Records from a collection
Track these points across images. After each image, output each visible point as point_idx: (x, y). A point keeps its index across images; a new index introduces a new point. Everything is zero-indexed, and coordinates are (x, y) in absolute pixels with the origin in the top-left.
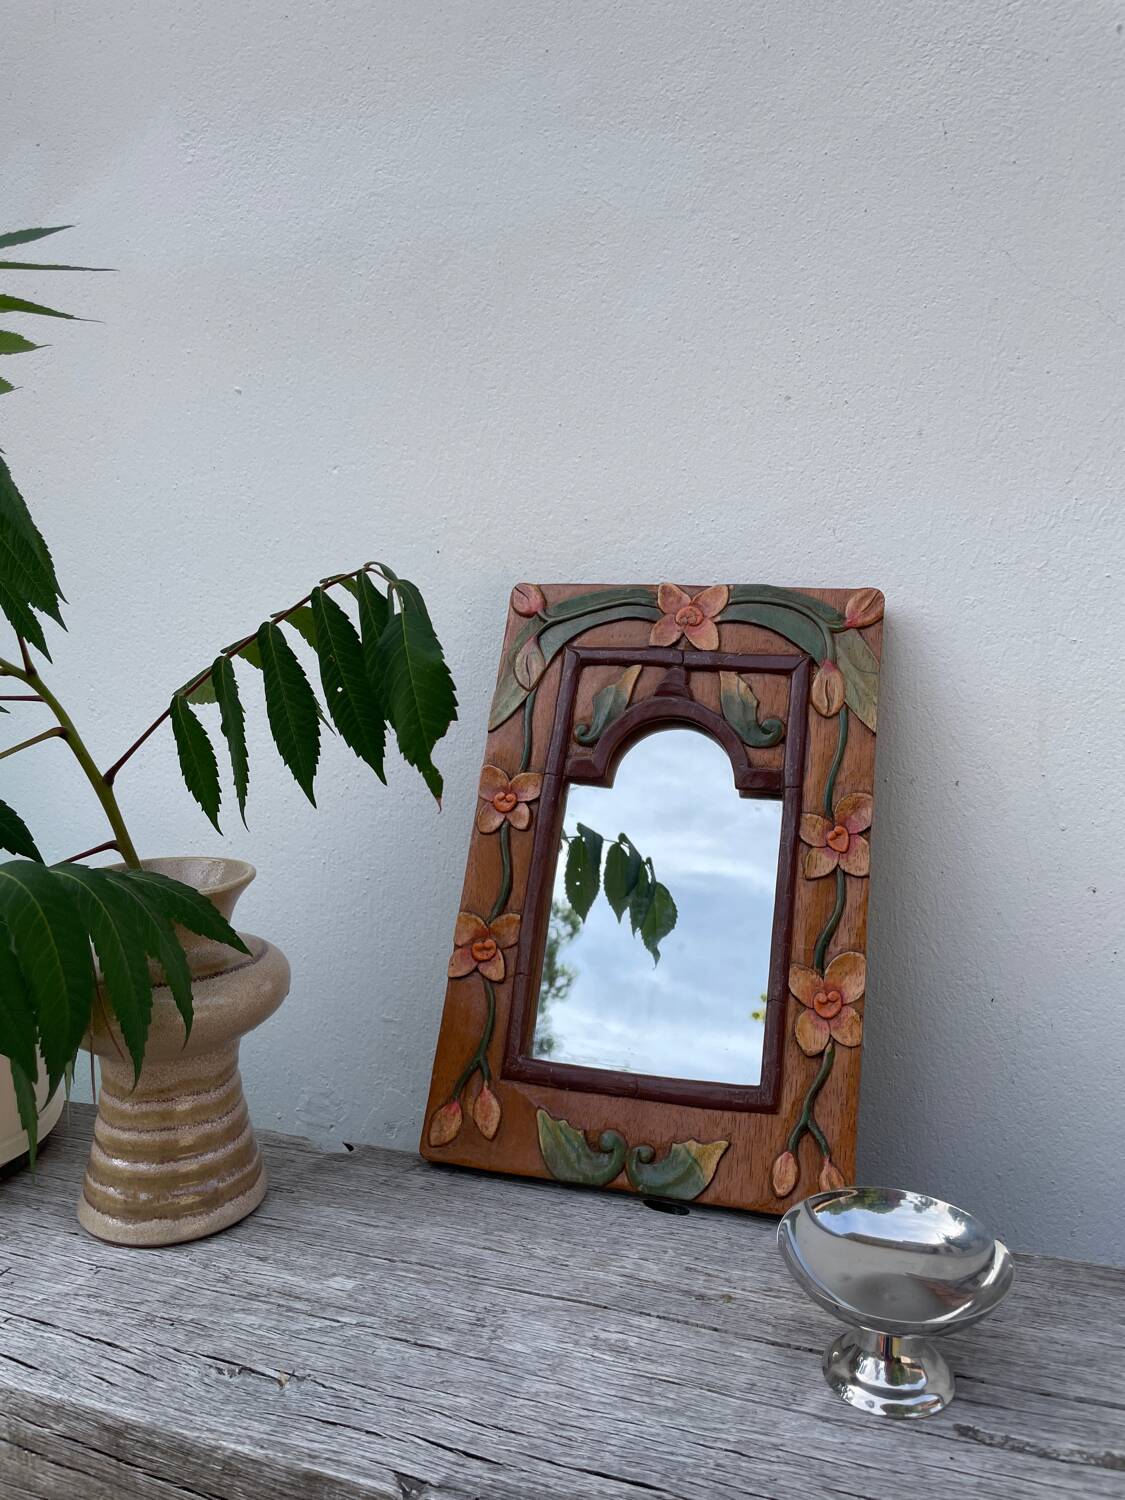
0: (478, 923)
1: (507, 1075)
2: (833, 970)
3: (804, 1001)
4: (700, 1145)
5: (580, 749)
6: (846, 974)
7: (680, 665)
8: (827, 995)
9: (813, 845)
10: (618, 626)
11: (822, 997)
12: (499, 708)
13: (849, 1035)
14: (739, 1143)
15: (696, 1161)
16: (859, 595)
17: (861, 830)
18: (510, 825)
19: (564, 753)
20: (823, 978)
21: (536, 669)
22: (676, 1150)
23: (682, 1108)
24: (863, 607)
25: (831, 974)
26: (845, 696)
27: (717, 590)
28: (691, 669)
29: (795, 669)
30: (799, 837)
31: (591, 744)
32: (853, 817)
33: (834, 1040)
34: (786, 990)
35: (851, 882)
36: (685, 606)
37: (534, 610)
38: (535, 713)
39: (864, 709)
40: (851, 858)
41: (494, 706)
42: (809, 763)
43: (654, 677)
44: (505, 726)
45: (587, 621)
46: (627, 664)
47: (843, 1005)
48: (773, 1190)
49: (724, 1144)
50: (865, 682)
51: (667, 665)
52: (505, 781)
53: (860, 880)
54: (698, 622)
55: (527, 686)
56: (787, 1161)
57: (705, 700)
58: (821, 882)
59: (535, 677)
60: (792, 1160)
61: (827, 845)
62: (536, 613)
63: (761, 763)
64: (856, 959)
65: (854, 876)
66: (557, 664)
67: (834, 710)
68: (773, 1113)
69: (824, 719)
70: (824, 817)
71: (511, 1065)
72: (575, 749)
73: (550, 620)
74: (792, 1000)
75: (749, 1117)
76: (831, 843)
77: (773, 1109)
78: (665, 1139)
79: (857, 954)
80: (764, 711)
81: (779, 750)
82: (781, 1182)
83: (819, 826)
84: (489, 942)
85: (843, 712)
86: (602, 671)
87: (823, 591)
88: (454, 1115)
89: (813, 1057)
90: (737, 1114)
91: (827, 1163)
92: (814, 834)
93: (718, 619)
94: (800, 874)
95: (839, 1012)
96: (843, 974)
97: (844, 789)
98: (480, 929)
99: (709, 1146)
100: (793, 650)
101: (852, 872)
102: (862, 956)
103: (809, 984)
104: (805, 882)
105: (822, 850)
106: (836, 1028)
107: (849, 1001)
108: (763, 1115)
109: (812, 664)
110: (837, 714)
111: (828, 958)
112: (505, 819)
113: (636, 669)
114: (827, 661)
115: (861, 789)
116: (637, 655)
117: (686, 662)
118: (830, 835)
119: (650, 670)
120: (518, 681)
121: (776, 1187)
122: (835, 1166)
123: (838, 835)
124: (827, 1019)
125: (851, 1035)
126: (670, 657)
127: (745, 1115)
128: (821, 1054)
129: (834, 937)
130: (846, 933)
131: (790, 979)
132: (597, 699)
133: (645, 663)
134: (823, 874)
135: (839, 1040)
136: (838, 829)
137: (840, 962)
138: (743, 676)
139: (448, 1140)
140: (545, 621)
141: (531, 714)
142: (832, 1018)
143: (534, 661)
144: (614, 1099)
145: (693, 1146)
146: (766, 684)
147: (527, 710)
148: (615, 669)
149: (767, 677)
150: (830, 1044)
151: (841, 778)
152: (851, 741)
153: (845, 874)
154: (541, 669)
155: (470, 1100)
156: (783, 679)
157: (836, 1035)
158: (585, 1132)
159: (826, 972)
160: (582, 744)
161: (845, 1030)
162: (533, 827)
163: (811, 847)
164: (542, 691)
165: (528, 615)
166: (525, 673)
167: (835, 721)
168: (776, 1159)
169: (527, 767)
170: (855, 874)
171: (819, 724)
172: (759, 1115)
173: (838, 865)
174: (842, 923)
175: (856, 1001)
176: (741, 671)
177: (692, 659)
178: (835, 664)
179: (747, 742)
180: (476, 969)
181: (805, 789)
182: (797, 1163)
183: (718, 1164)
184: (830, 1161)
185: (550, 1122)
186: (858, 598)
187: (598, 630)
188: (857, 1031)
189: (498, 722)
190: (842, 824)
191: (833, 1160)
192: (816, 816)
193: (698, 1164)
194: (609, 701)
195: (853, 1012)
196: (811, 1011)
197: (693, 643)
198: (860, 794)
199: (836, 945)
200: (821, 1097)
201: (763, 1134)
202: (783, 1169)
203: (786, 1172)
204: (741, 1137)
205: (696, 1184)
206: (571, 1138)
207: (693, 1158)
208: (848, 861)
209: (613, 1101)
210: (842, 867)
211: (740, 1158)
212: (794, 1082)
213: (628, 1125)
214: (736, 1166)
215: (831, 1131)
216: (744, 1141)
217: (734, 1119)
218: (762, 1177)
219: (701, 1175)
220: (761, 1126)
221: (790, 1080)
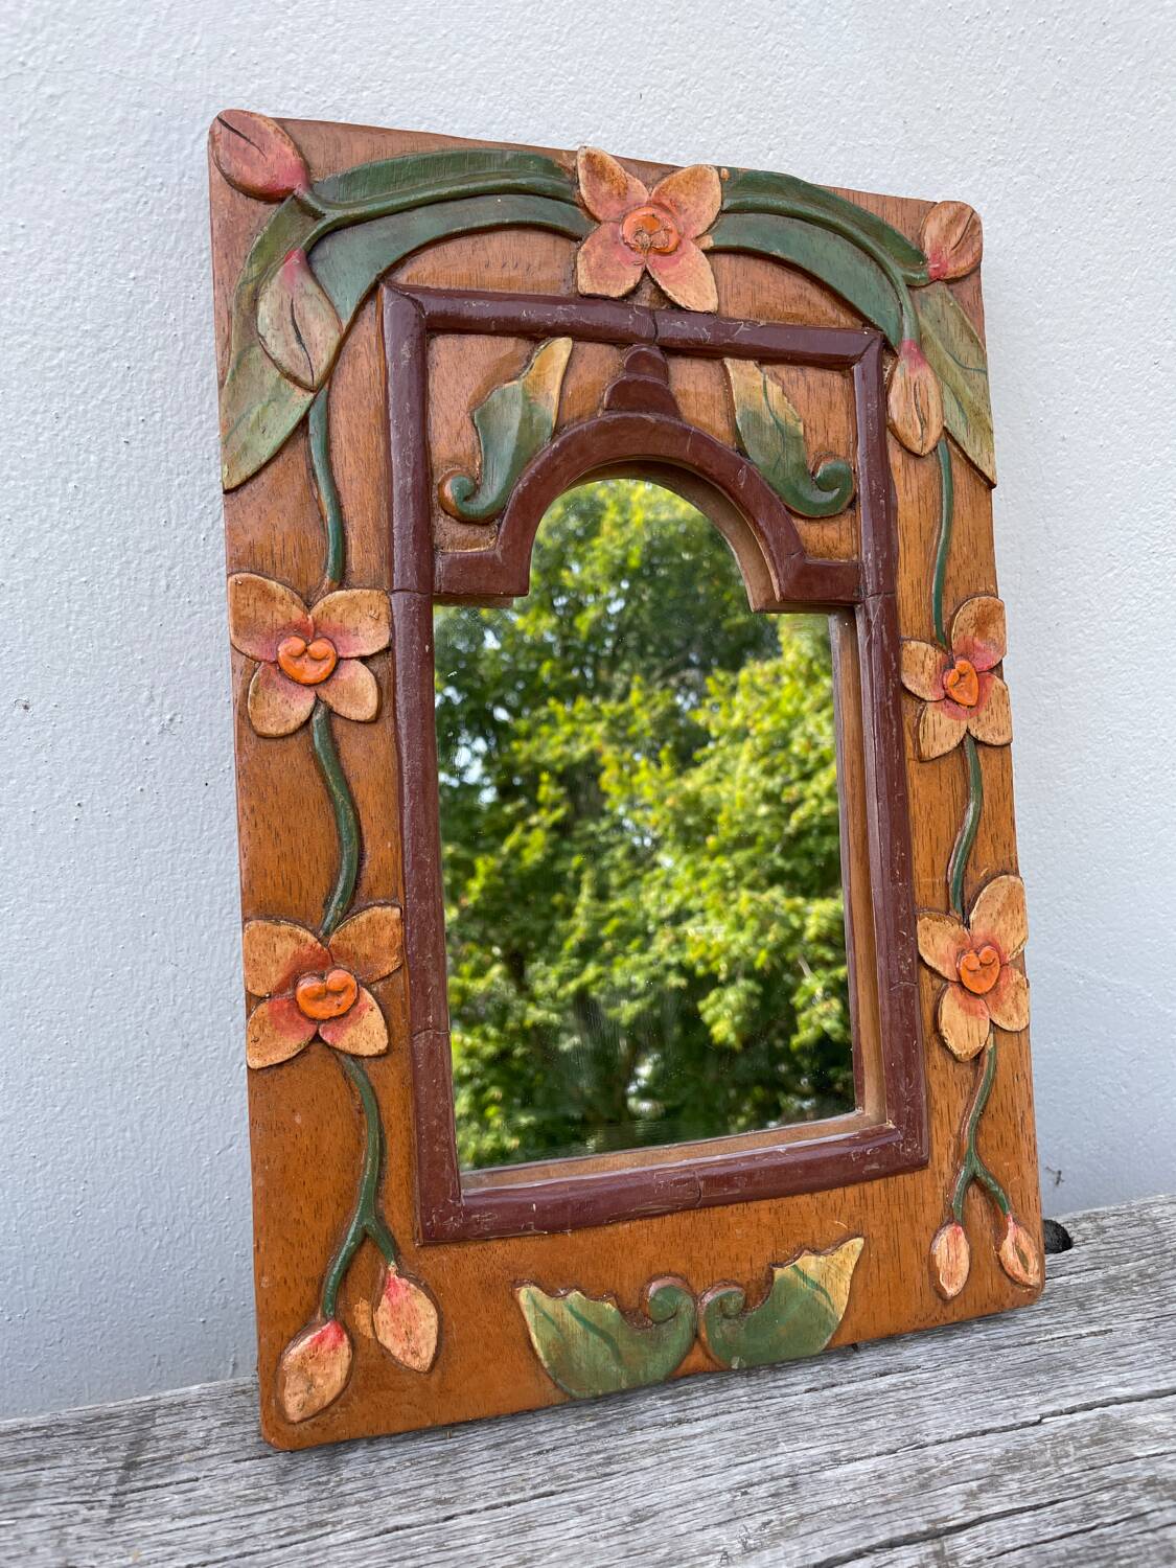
0: (299, 941)
1: (433, 1238)
2: (982, 913)
3: (946, 974)
4: (822, 1259)
5: (460, 531)
6: (1000, 914)
7: (649, 341)
8: (978, 953)
9: (925, 697)
10: (498, 243)
11: (971, 960)
12: (242, 430)
13: (1015, 1015)
14: (876, 1232)
15: (817, 1286)
16: (946, 215)
17: (992, 664)
18: (331, 713)
19: (425, 541)
20: (968, 929)
21: (323, 335)
22: (783, 1279)
23: (774, 1203)
24: (954, 240)
25: (979, 919)
26: (946, 417)
27: (697, 175)
28: (671, 350)
29: (855, 357)
30: (901, 683)
31: (484, 521)
32: (978, 641)
33: (998, 1027)
34: (916, 960)
35: (986, 756)
36: (639, 205)
37: (284, 184)
38: (336, 447)
39: (974, 440)
40: (983, 714)
41: (229, 429)
42: (900, 545)
43: (602, 365)
44: (264, 478)
45: (426, 224)
46: (536, 334)
47: (1002, 967)
48: (940, 1292)
49: (858, 1243)
50: (971, 388)
51: (622, 340)
52: (296, 613)
53: (1000, 751)
54: (671, 246)
55: (306, 378)
56: (954, 1239)
57: (700, 415)
58: (944, 763)
59: (323, 358)
60: (961, 1236)
61: (947, 697)
62: (290, 191)
63: (819, 548)
64: (1010, 887)
65: (991, 746)
66: (367, 329)
67: (929, 443)
68: (921, 1170)
69: (913, 461)
70: (936, 646)
71: (443, 1218)
72: (448, 530)
73: (333, 215)
74: (926, 973)
75: (887, 1186)
76: (952, 693)
77: (925, 1162)
78: (759, 1266)
79: (1012, 878)
80: (816, 443)
81: (847, 522)
82: (951, 1276)
83: (929, 664)
84: (336, 977)
85: (943, 448)
86: (481, 351)
87: (883, 200)
88: (334, 1348)
89: (970, 1062)
90: (867, 1186)
91: (1010, 1225)
92: (924, 679)
93: (709, 242)
94: (909, 753)
95: (998, 979)
96: (994, 915)
97: (957, 589)
98: (305, 952)
99: (836, 1255)
100: (850, 318)
101: (983, 739)
102: (1018, 880)
103: (948, 942)
104: (919, 766)
105: (938, 705)
106: (997, 1008)
107: (1010, 958)
108: (908, 1177)
109: (886, 348)
110: (935, 450)
111: (969, 892)
112: (317, 701)
113: (562, 347)
114: (909, 344)
115: (982, 589)
116: (560, 315)
117: (663, 334)
118: (950, 677)
119: (591, 350)
120: (276, 364)
121: (943, 1284)
122: (1019, 1224)
123: (961, 676)
124: (984, 996)
125: (1018, 1012)
126: (627, 321)
128: (980, 1055)
129: (973, 853)
130: (989, 849)
131: (920, 940)
132: (481, 415)
133: (580, 335)
134: (946, 750)
135: (1003, 1025)
136: (959, 665)
137: (990, 896)
138: (771, 369)
139: (329, 1399)
140: (317, 216)
141: (327, 451)
142: (990, 992)
143: (310, 316)
144: (657, 1222)
145: (810, 1263)
146: (810, 388)
147: (315, 443)
148: (509, 346)
149: (810, 373)
150: (992, 1037)
151: (951, 569)
152: (958, 502)
153: (978, 744)
154: (333, 338)
155: (363, 1306)
156: (835, 379)
157: (997, 1019)
159: (973, 916)
160: (464, 520)
161: (1008, 1007)
162: (387, 711)
163: (921, 701)
164: (342, 392)
165: (269, 196)
166: (295, 345)
167: (932, 464)
168: (935, 1241)
169: (342, 580)
170: (994, 743)
171: (905, 470)
172: (901, 1177)
173: (967, 731)
174: (980, 830)
175: (1018, 956)
176: (765, 357)
177: (674, 329)
178: (921, 350)
179: (793, 507)
180: (317, 1038)
181: (898, 595)
182: (969, 1236)
183: (852, 1283)
184: (1014, 1219)
185: (548, 1304)
186: (945, 221)
187: (450, 249)
188: (1025, 1003)
189: (247, 469)
190: (965, 655)
192: (922, 646)
194: (511, 419)
195: (1017, 975)
196: (958, 987)
197: (670, 293)
198: (983, 599)
199: (977, 869)
200: (987, 1124)
201: (912, 1206)
202: (952, 1254)
203: (957, 1257)
204: (878, 1223)
205: (823, 1324)
206: (592, 1319)
207: (813, 1282)
208: (979, 720)
209: (655, 1225)
210: (973, 733)
211: (881, 1256)
212: (945, 1110)
213: (691, 1259)
214: (876, 1271)
215: (1005, 1172)
216: (883, 1228)
217: (864, 1197)
218: (919, 1275)
219: (828, 1307)
220: (906, 1193)
221: (938, 1107)
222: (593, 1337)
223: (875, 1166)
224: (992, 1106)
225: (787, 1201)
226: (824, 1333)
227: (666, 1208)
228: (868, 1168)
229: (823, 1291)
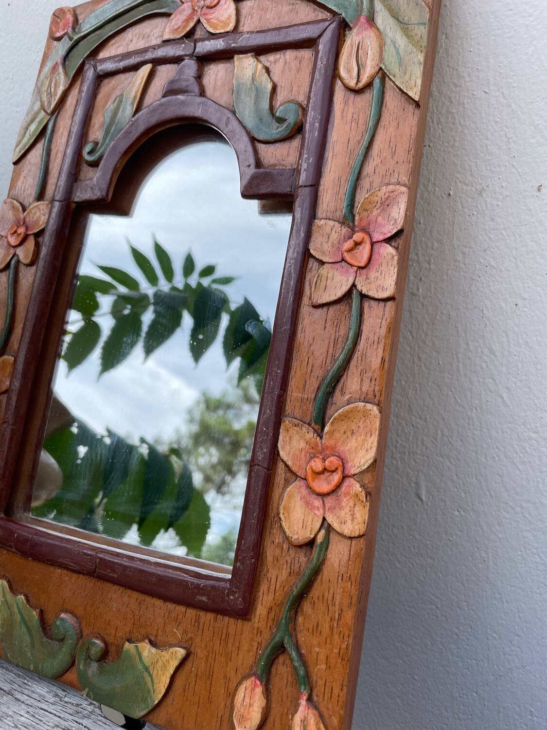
2: (335, 427)
3: (294, 469)
4: (153, 650)
5: (88, 170)
6: (353, 433)
7: (191, 56)
8: (324, 460)
9: (325, 260)
11: (317, 465)
12: (24, 138)
13: (349, 522)
14: (200, 652)
15: (147, 669)
17: (389, 235)
19: (74, 176)
20: (321, 438)
21: (59, 88)
22: (128, 651)
23: (142, 597)
25: (332, 432)
26: (381, 59)
28: (205, 60)
29: (320, 36)
30: (309, 250)
32: (380, 219)
33: (329, 525)
34: (274, 454)
35: (370, 307)
38: (54, 139)
39: (405, 73)
40: (373, 274)
41: (20, 136)
42: (329, 154)
43: (164, 76)
44: (27, 156)
46: (138, 67)
47: (344, 477)
48: (233, 726)
49: (181, 652)
50: (407, 36)
51: (176, 60)
52: (19, 214)
53: (382, 304)
55: (49, 110)
56: (253, 689)
57: (217, 94)
58: (332, 309)
59: (56, 99)
60: (259, 690)
61: (343, 260)
62: (66, 32)
63: (273, 161)
64: (366, 414)
65: (373, 298)
66: (78, 82)
67: (364, 80)
68: (243, 619)
69: (352, 96)
70: (343, 223)
72: (85, 172)
73: (76, 38)
74: (281, 467)
75: (215, 620)
76: (347, 257)
77: (245, 613)
78: (120, 634)
79: (369, 406)
80: (280, 97)
81: (296, 142)
82: (244, 719)
83: (334, 236)
85: (377, 83)
89: (300, 546)
90: (202, 613)
91: (303, 702)
92: (326, 247)
94: (305, 300)
95: (339, 486)
96: (349, 434)
97: (372, 183)
99: (164, 653)
100: (322, 15)
101: (371, 294)
102: (375, 408)
103: (303, 445)
104: (311, 309)
105: (335, 266)
106: (332, 509)
107: (353, 471)
108: (232, 620)
109: (344, 26)
110: (369, 85)
111: (329, 412)
112: (15, 255)
113: (146, 70)
114: (363, 20)
115: (393, 180)
116: (149, 56)
117: (198, 51)
118: (349, 244)
119: (163, 69)
121: (235, 721)
122: (316, 708)
123: (357, 244)
124: (322, 495)
125: (352, 520)
126: (182, 49)
127: (210, 616)
128: (311, 543)
129: (342, 381)
130: (357, 377)
131: (281, 438)
133: (157, 62)
134: (333, 298)
135: (336, 526)
136: (358, 236)
137: (346, 417)
138: (262, 58)
140: (73, 39)
141: (50, 141)
142: (328, 494)
144: (75, 576)
145: (146, 650)
146: (286, 63)
147: (47, 138)
149: (290, 54)
150: (323, 532)
151: (369, 169)
152: (386, 117)
153: (363, 297)
154: (63, 89)
156: (306, 54)
157: (330, 519)
158: (42, 614)
159: (326, 429)
160: (90, 165)
161: (345, 513)
162: (37, 261)
163: (322, 263)
165: (60, 38)
166: (49, 96)
167: (367, 96)
168: (239, 683)
169: (40, 197)
170: (376, 296)
171: (346, 102)
172: (227, 619)
173: (354, 285)
174: (353, 363)
175: (362, 473)
176: (260, 51)
177: (207, 46)
178: (371, 20)
179: (256, 136)
181: (321, 188)
182: (267, 693)
183: (173, 678)
184: (310, 699)
185: (9, 596)
188: (362, 514)
189: (22, 152)
190: (365, 230)
191: (315, 699)
192: (331, 223)
193: (150, 675)
195: (357, 487)
196: (302, 482)
197: (209, 28)
198: (391, 187)
199: (343, 393)
200: (307, 607)
201: (230, 645)
202: (247, 700)
203: (251, 705)
204: (203, 646)
205: (144, 700)
206: (26, 618)
207: (144, 665)
208: (367, 278)
209: (74, 578)
210: (359, 287)
211: (199, 674)
212: (274, 580)
213: (85, 610)
214: (193, 683)
215: (315, 655)
216: (205, 652)
217: (198, 621)
218: (223, 705)
219: (151, 689)
220: (228, 635)
221: (269, 575)
222: (24, 629)
223: (204, 599)
224: (316, 592)
225: (149, 600)
226: (143, 706)
227: (77, 568)
228: (199, 598)
229: (149, 673)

» EXERCISE OBJECTIVE
Look above for the line with "206: (571, 1138)" and the line with "220: (761, 1126)"; transcribe both and all lines in between, exactly, and nothing else.

» RESPONSE
206: (571, 1138)
207: (693, 1158)
208: (848, 861)
209: (613, 1101)
210: (842, 867)
211: (740, 1158)
212: (794, 1082)
213: (628, 1125)
214: (736, 1166)
215: (831, 1131)
216: (744, 1141)
217: (734, 1119)
218: (762, 1177)
219: (701, 1175)
220: (761, 1126)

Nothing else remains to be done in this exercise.